In all cases, production can be initiated or restored with relatively low expenditure compared to the cost of drilling a new well.


UNDEVELOPED RESERVES (SEC DEFINITIONS)

Securities and Exchange Commission Regulation S-X §210.4-10(a)(31) defines undeveloped oil and gas reserves as follows:

Undeveloped oil and gas reserves are reserves of any category that are expected to be recovered from new wells on undrilled acreage, or from existing wells where a relatively major expenditure is required for recompletion.

(i) Reserves on undrilled acreage shall be limited to those directly offsetting development spacing areas that are reasonably certain of production when drilled, unless evidence using reliable technology exists that establishes reasonable certainty of economic producibility at greater distances.

(ii) Undrilled locations can be classified as having undeveloped reserves only if a development plan has been adopted indicating that they are scheduled to be drilled within five years, unless the specific circumstances, justify a longer time.

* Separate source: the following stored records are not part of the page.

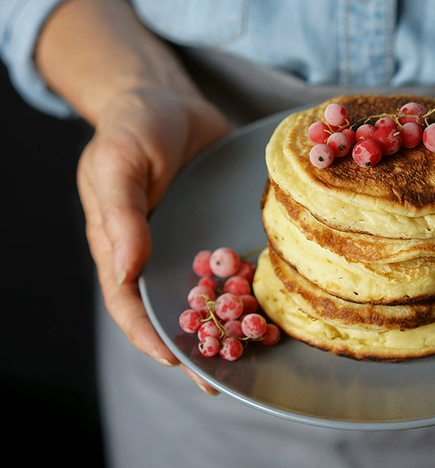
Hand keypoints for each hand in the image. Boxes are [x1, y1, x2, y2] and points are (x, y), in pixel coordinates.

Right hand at [77, 85, 230, 390]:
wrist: (168, 99)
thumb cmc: (134, 127)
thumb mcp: (120, 162)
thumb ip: (121, 212)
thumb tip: (127, 268)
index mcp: (120, 244)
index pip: (129, 301)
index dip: (149, 334)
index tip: (176, 360)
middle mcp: (156, 250)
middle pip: (172, 307)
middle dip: (196, 341)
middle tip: (225, 375)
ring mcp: (190, 240)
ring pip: (207, 291)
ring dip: (227, 321)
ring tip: (255, 351)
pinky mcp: (218, 225)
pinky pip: (233, 261)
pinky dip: (248, 284)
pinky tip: (275, 302)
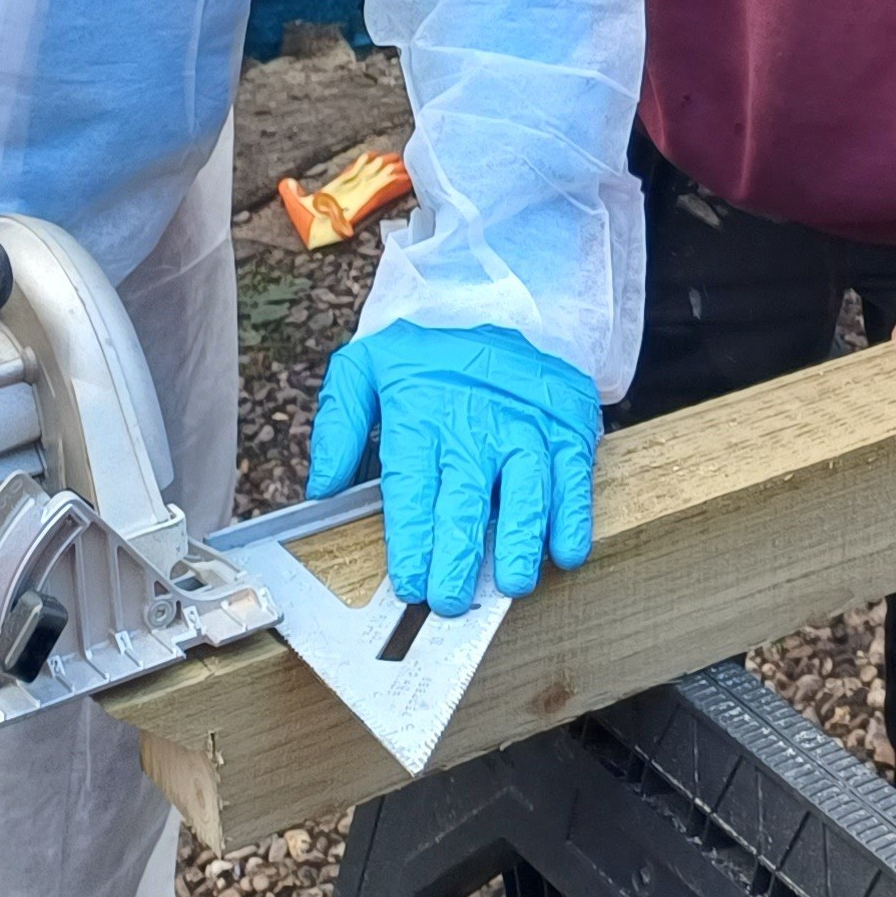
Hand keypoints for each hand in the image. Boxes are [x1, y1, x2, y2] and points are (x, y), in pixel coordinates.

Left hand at [310, 322, 599, 616]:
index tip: (411, 582)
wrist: (507, 296)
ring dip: (519, 541)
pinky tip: (565, 551)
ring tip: (511, 583)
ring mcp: (526, 429)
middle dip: (458, 554)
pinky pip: (573, 478)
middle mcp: (476, 427)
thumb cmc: (432, 347)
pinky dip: (573, 516)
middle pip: (467, 499)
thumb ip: (339, 423)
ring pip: (526, 491)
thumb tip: (322, 486)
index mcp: (421, 416)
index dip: (413, 540)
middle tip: (451, 600)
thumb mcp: (367, 365)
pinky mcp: (567, 429)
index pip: (414, 488)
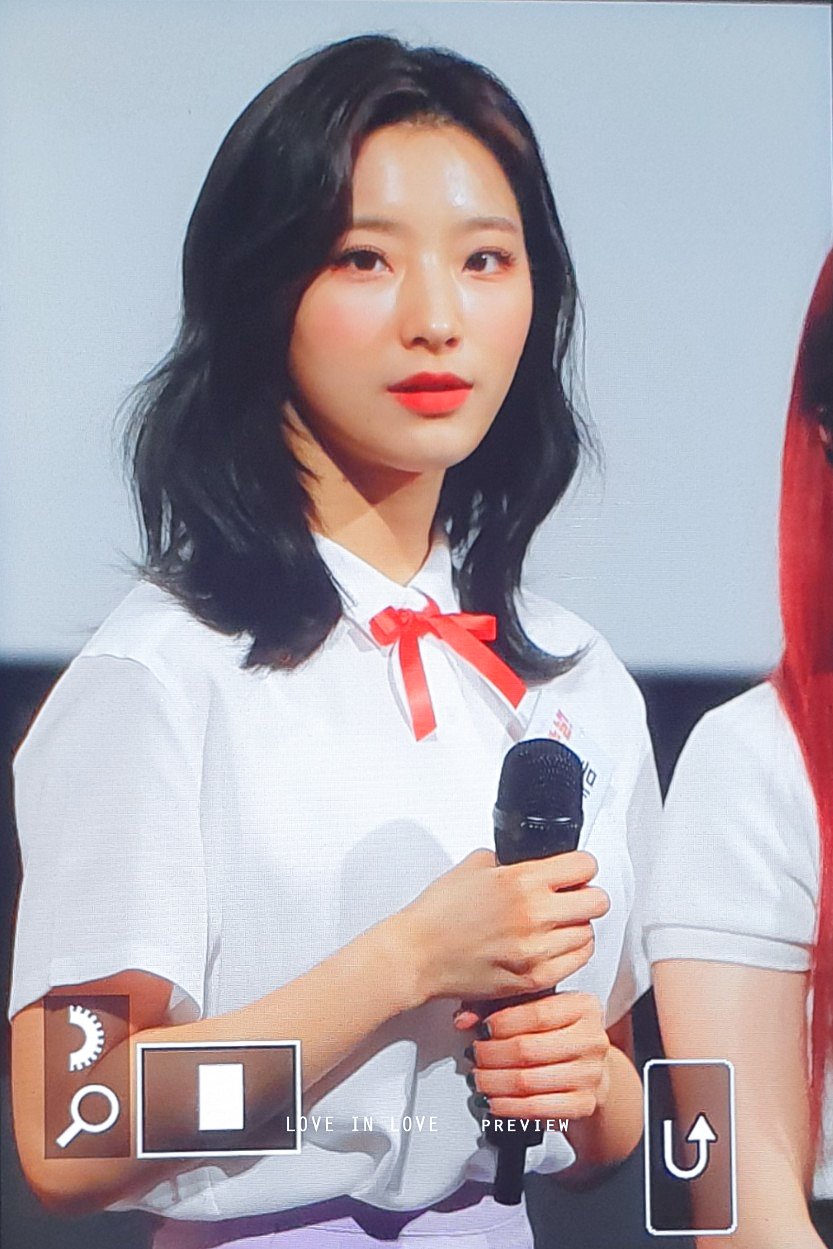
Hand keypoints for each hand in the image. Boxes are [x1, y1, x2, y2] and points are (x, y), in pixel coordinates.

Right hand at [392, 849, 608, 1006]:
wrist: (417, 956)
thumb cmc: (438, 914)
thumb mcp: (474, 866)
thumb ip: (509, 861)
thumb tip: (532, 861)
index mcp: (521, 881)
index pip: (584, 866)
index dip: (580, 867)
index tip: (574, 871)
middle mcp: (534, 915)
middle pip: (597, 901)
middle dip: (586, 895)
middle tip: (571, 897)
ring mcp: (536, 950)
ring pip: (588, 934)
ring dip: (577, 926)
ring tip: (557, 924)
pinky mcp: (533, 978)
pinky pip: (576, 963)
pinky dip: (569, 953)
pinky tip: (552, 946)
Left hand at [454, 991, 611, 1120]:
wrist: (589, 1069)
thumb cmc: (554, 1034)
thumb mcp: (531, 1008)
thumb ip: (496, 1005)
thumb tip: (464, 1019)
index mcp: (583, 1006)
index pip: (537, 1013)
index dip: (503, 1023)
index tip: (482, 1029)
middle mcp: (592, 1039)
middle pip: (528, 1049)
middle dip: (491, 1055)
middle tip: (474, 1056)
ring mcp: (591, 1074)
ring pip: (528, 1081)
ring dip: (493, 1082)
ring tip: (478, 1078)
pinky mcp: (585, 1104)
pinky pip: (537, 1108)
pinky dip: (508, 1107)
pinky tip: (494, 1101)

(iii) Under no circumstances shall estimates for undeveloped reserves be attributable to any acreage for which an application of fluid injection or other improved recovery technique is contemplated, unless such techniques have been proved effective by actual projects in the same reservoir or an analogous reservoir, as defined in paragraph (a)(2) of this section, or by other evidence using reliable technology establishing reasonable certainty.